The Air Force Warfighting Integration Center established three experiments, with the third linked into Joint Warfighting Assessment 20 as a culminating event. JWA 20 has a joint and multinational construct in place with live formations to assess sensor-to-shooter as part of the Multi-Domain Operations fight, Shell said. JMC will lead JWA 20 in May in Germany as part of Defender 20.
Experiment 1 was the first attempt to connect all the services in a distributed manner. With the lessons learned from that experiment, Experiment 2 was able to connect all the services, share information via mission command and battle management systems, and display the data to inform decision makers.
“Here at JMC, we’re running the network, but we’re also experimenting with this new visualization tool to achieve a common operational picture where you can see all the domains on one screen to help commanders understand when is the right time to converge,” Shell said. “So, that’s what I’m excited about. It’s government-owned software that we’re going to tweak to get after a representative common operational picture.”
Experiment 2 connected a number of Army nodes, including JMC and the Fires Capabilities Development and Integration Directorate Battle Lab at Fort Bliss, Texas; the Mission Command Battle Lab at Fort Leavenworth, Kansas; the Regional Hub Node Experimental at Fort Gordon, Georgia; as well as the Intelligence and Security Command using their cloud initiative intel tool at Fort Bragg, North Carolina.
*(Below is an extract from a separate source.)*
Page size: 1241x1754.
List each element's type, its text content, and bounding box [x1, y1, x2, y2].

All those Army nodes used JMC’s network to tap into the Air Force Shadow Operations Center at Nellis Air Force Base. The Navy and Marines also used JMC’s Network to tie into the experiment.
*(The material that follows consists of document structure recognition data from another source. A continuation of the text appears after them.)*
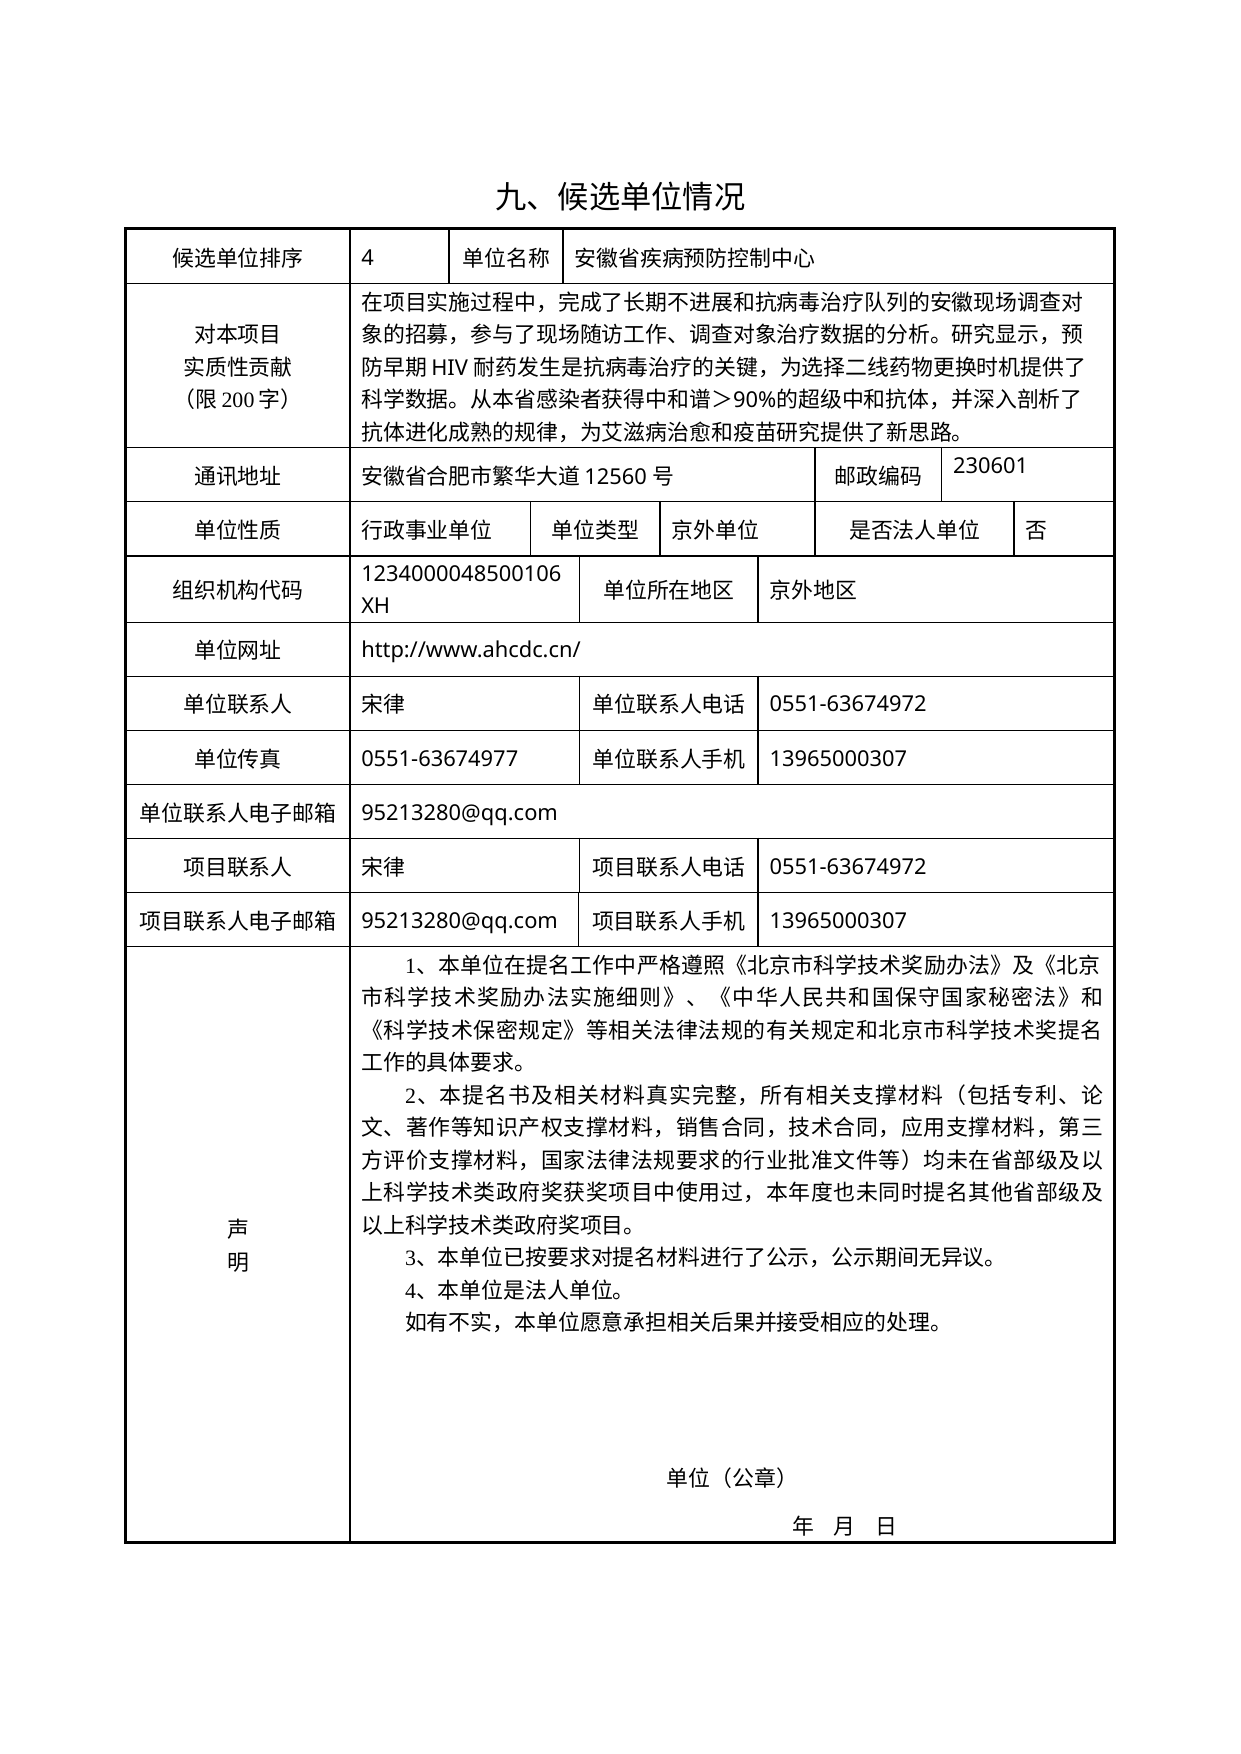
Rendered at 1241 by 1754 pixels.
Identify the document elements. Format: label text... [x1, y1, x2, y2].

table_cell 230601 [942, 448, 1113, 501]
table_cell 行政事业单位 [351, 502, 530, 555]
table_header 安徽省疾病预防控制中心 [564, 230, 1113, 283]
table_cell 项目联系人电话 [580, 839, 757, 892]
table_cell 单位所在地区 [580, 557, 757, 621]
table_cell 0551-63674977 [351, 731, 579, 784]
table_cell 95213280@qq.com [351, 785, 1113, 838]
table_cell 13965000307 [759, 893, 1113, 946]
table_cell 单位性质 [127, 502, 349, 555]
table_cell 单位联系人电话 [580, 677, 757, 729]
text 九、候选单位情况 [187, 162, 1053, 227]
table_cell 项目联系人电子邮箱 [127, 893, 349, 946]
table_cell http://www.ahcdc.cn/ [351, 623, 1113, 676]
table_cell 13965000307 [759, 731, 1113, 784]
table_cell 京外地区 [759, 557, 1113, 621]
table_cell 是否法人单位 [816, 502, 1013, 555]
table_cell 单位联系人电子邮箱 [127, 785, 349, 838]
table_cell 安徽省合肥市繁华大道12560 号 [351, 448, 814, 501]
table_header 单位名称 [450, 230, 562, 283]
table_cell 声 明 [127, 947, 349, 1541]
table_cell 邮政编码 [816, 448, 941, 501]
table_cell 单位类型 [531, 502, 659, 555]
table_cell 0551-63674972 [759, 677, 1113, 729]
table_cell 京外单位 [661, 502, 814, 555]
table_cell 1、本单位在提名工作中严格遵照《北京市科学技术奖励办法》及《北京市科学技术奖励办法实施细则》、《中华人民共和国保守国家秘密法》和《科学技术保密规定》等相关法律法规的有关规定和北京市科学技术奖提名工作的具体要求。 2、本提名书及相关材料真实完整，所有相关支撑材料（包括专利、论文、著作等知识产权支撑材料，销售合同，技术合同，应用支撑材料，第三方评价支撑材料，国家法律法规要求的行业批准文件等）均未在省部级及以上科学技术类政府奖获奖项目中使用过，本年度也未同时提名其他省部级及以上科学技术类政府奖项目。 3、本单位已按要求对提名材料进行了公示，公示期间无异议。 4、本单位是法人单位。 如有不实，本单位愿意承担相关后果并接受相应的处理。 单位（公章） 年 月 日 [351, 947, 1113, 1541]
table_cell 单位传真 [127, 731, 349, 784]
table_header 候选单位排序 [127, 230, 349, 283]
table_cell 在项目实施过程中，完成了长期不进展和抗病毒治疗队列的安徽现场调查对象的招募，参与了现场随访工作、调查对象治疗数据的分析。研究显示，预防早期HIV 耐药发生是抗病毒治疗的关键，为选择二线药物更换时机提供了科学数据。从本省感染者获得中和谱＞90%的超级中和抗体，并深入剖析了抗体进化成熟的规律，为艾滋病治愈和疫苗研究提供了新思路。 [351, 284, 1113, 447]
table_cell 项目联系人 [127, 839, 349, 892]
table_cell 单位网址 [127, 623, 349, 676]
table_cell 通讯地址 [127, 448, 349, 501]
table_cell 否 [1015, 502, 1113, 555]
table_cell 宋律 [351, 839, 579, 892]
table_cell 95213280@qq.com [351, 893, 578, 946]
table_cell 组织机构代码 [127, 557, 349, 621]
table_cell 0551-63674972 [759, 839, 1113, 892]
table_cell 1234000048500106XH [351, 557, 579, 621]
table_header 4 [351, 230, 448, 283]
table_cell 单位联系人手机 [580, 731, 757, 784]
table_cell 项目联系人手机 [579, 893, 757, 946]
table_cell 单位联系人 [127, 677, 349, 729]
table_cell 对本项目 实质性贡献 （限200字） [127, 284, 349, 447]
table_cell 宋律 [351, 677, 579, 729]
Experiment 2 was a significant success, with JMC personnel keeping the network running through active efforts like managing firewalls to communicate jointly, said Eddie Bautista, Air Common Operational Picture planner at JMC.
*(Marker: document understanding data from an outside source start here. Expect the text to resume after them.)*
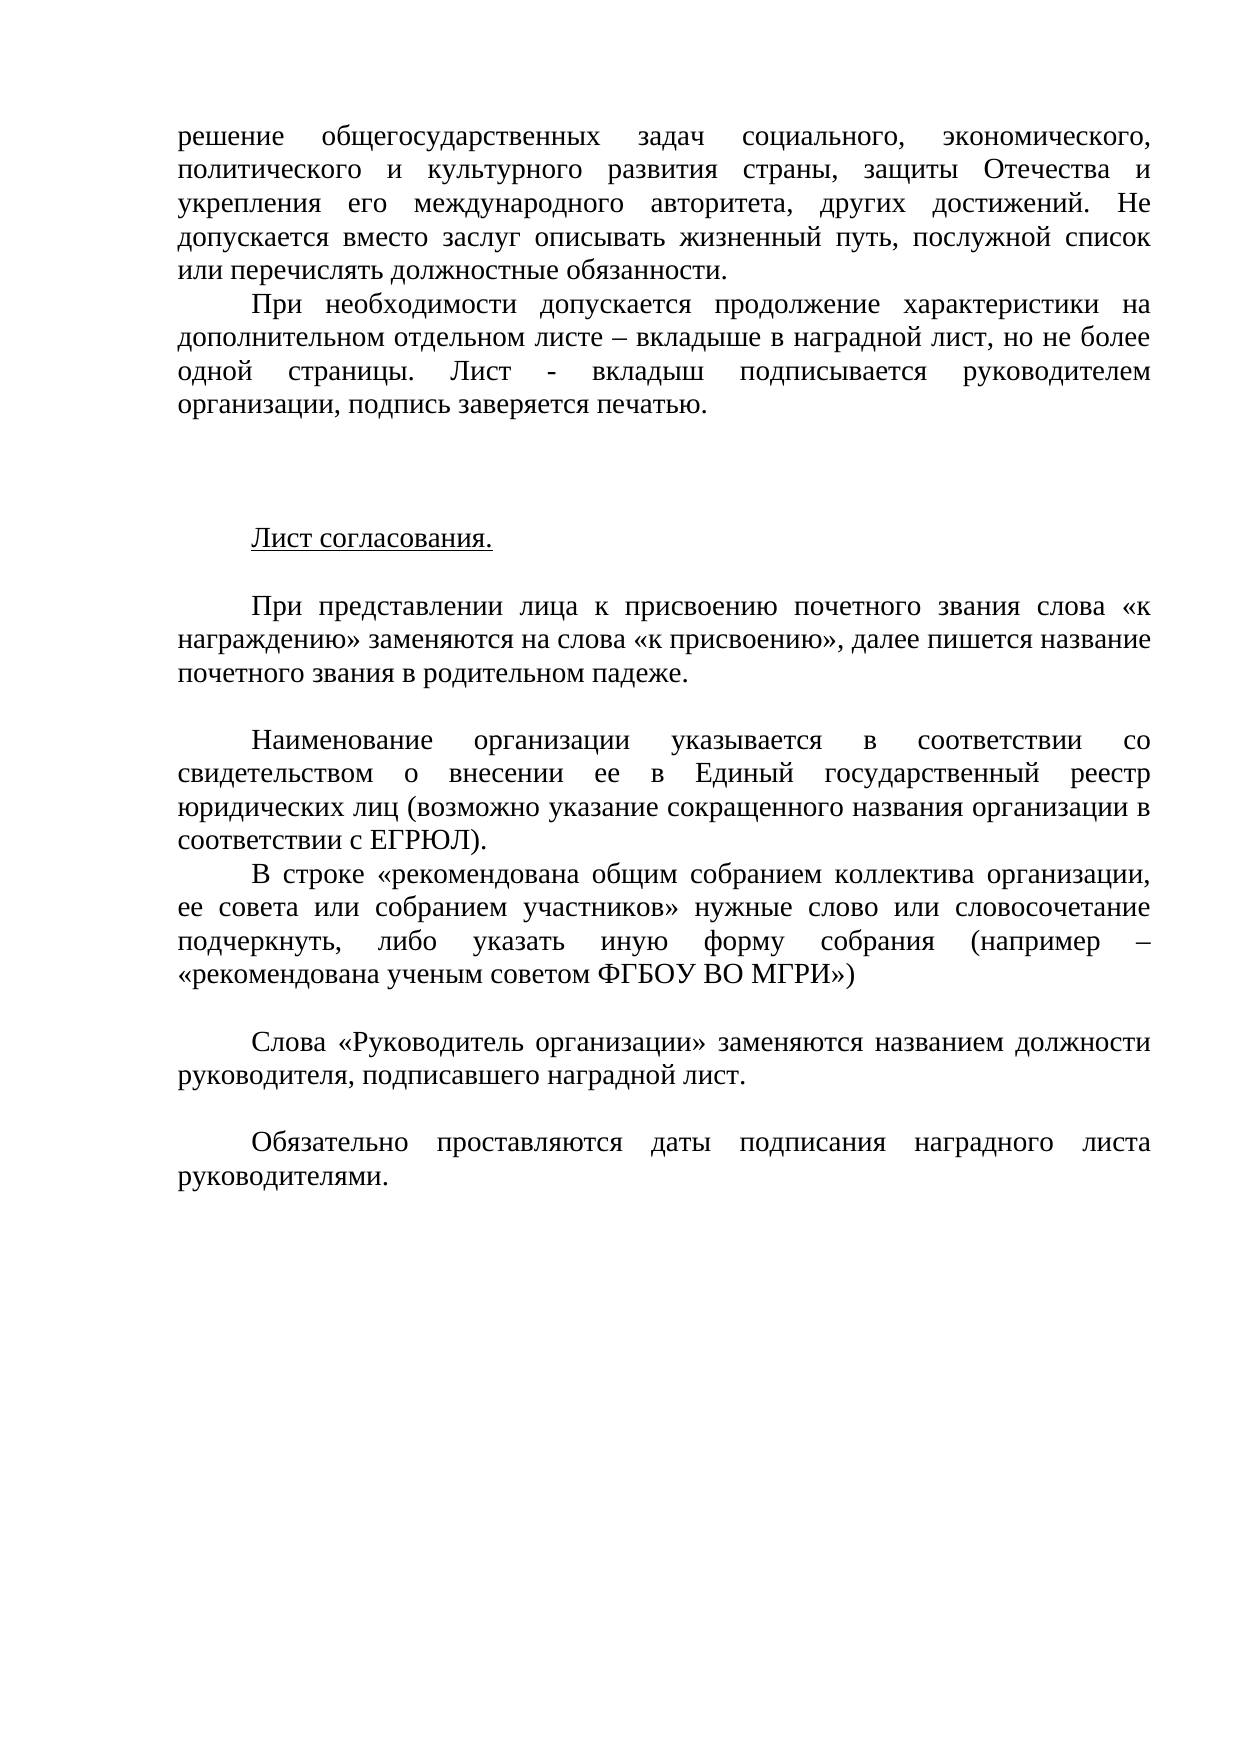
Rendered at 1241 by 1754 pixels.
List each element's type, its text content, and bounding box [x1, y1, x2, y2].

text Слова «Руководитель организации» заменяются названием должности руководителя, подписавшего наградной лист. [177, 1024, 1152, 1091]
text При необходимости допускается продолжение характеристики на дополнительном отдельном листе – вкладыше в наградной лист, но не более одной страницы. Лист - вкладыш подписывается руководителем организации, подпись заверяется печатью. [177, 286, 1152, 420]
text Лист согласования. [177, 521, 1152, 554]
text Обязательно проставляются даты подписания наградного листа руководителями. [177, 1124, 1152, 1191]
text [177, 118, 1152, 286]
text При представлении лица к присвоению почетного звания слова «к награждению» заменяются на слова «к присвоению», далее пишется название почетного звания в родительном падеже. [177, 588, 1152, 688]
text Наименование организации указывается в соответствии со свидетельством о внесении ее в Единый государственный реестр юридических лиц (возможно указание сокращенного названия организации в соответствии с ЕГРЮЛ). [177, 722, 1152, 856]
text В строке «рекомендована общим собранием коллектива организации, ее совета или собранием участников» нужные слово или словосочетание подчеркнуть, либо указать иную форму собрания (например – «рекомендована ученым советом ФГБОУ ВО МГРИ») [177, 856, 1152, 990]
“We monitored, installed, implemented, and maintained the entire network, which is a pretty big task, when you think about the component commands involved, the security classification, tactical IP space, strategic IP space, the integration of all of that,” Bautista said.
Using the Navy’s Next Generation Threat System, Experiment 2 was able to run a detailed simulation in an Indo-Pacific environment, Bautista said. When threats like an enemy cruise missile were launched, all the service nodes could see the attack on their displays.
The way forward on Multi-Domain Operations will be to continue to integrate the joint and multinational services into the efforts, Shell said.
“From an Army perspective, we do that very well with a lot of our multinational partners because we’ve been focused on it, but in many cases we’re trying to get back to where we integrate with our joint team better,” Shell said. “This is a venue as part of this whole Joint All-Domain Command and Control campaign where all the services can come in and experiment with our current and future mission command systems. It gives us an opportunity to synergize on that. That’s a good news story.”
As the Joint All-Domain Command and Control and Army modernization efforts move forward, there are three time spans to focus on, Shell said. Currently, the services are trying to speed up the material solutions available. In the next five years, the effort will be focused on what the capability gaps are and working on programing and translation interfaces to get different systems to work together.
In the future, every product will have interoperability built in so that the requirement for building unique interfaces between different sensors, shooters, and applications will be significantly reduced.
After a successful Experiment 2, JMC will continue to push forward toward joint, multinational Multi-Domain Operations. The next leap ahead will come during Joint Warfighting Assessment 20, taking place from May 2-12 in Germany and Poland.
JWA 20 is the Army’s largest annual live, multination experiment, focused on Multi-Domain Operations. JWAs focus on refining concepts, capabilities and formations through soldier and leader feedback at live experiments.